Stored data
○ ○ ○ ○ ○

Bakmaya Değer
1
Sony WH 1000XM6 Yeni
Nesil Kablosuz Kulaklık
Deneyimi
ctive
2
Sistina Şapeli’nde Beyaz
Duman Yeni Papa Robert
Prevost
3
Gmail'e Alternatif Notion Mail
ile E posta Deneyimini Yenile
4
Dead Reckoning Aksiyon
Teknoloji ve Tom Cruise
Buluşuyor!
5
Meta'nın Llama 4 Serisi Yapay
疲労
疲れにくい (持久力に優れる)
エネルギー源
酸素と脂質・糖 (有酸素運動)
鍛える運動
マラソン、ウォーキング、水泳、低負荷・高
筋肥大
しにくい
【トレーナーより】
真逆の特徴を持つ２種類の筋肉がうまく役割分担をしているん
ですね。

○ ○ ○ ○ ○

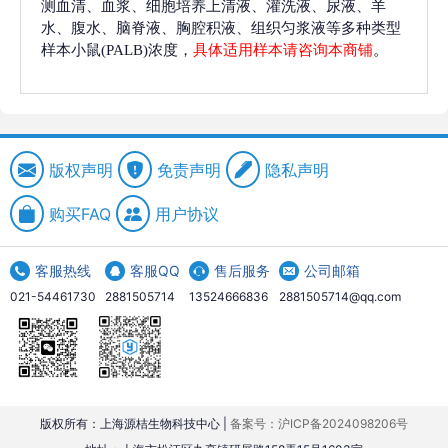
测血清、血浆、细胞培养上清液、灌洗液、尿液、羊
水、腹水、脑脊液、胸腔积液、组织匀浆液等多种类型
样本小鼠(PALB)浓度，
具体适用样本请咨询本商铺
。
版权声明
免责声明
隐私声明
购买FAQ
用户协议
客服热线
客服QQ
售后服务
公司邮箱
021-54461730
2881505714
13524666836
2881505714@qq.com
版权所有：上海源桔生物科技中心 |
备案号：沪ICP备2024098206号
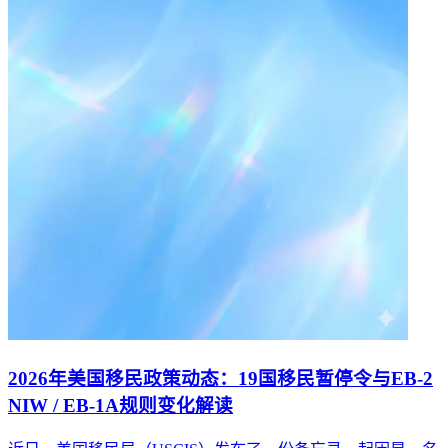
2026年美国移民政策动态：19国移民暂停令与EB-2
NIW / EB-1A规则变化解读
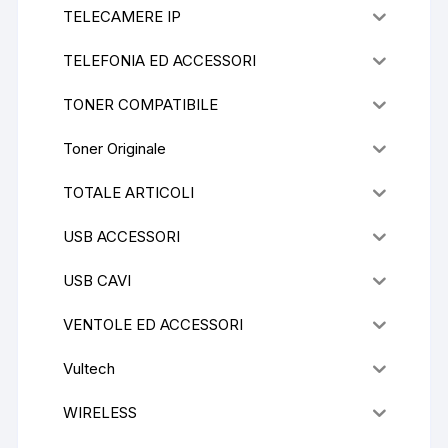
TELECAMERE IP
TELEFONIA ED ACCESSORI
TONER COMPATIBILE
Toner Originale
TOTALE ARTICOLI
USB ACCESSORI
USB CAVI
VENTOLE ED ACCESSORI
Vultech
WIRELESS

○ ○ ○ ○ ○

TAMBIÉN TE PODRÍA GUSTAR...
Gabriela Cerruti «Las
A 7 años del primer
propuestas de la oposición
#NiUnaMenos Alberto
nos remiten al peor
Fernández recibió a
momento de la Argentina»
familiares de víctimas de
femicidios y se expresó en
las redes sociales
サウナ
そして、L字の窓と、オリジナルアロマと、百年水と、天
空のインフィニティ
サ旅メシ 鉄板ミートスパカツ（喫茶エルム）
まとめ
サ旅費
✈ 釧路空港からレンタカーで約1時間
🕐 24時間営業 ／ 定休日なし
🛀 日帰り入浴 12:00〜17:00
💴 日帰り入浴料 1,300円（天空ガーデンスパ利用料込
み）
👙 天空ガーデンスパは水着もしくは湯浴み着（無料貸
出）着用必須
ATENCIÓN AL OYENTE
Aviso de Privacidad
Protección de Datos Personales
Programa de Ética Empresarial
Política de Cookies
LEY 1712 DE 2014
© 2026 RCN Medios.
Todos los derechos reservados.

○ ○ ○ ○ ○

*Exercise brief:* All lines in the records above with "ACCESSORI" need to be found and copied.

*Task response:*
TELEFONIA ED ACCESSORI
USB ACCESSORI
VENTOLE ED ACCESSORI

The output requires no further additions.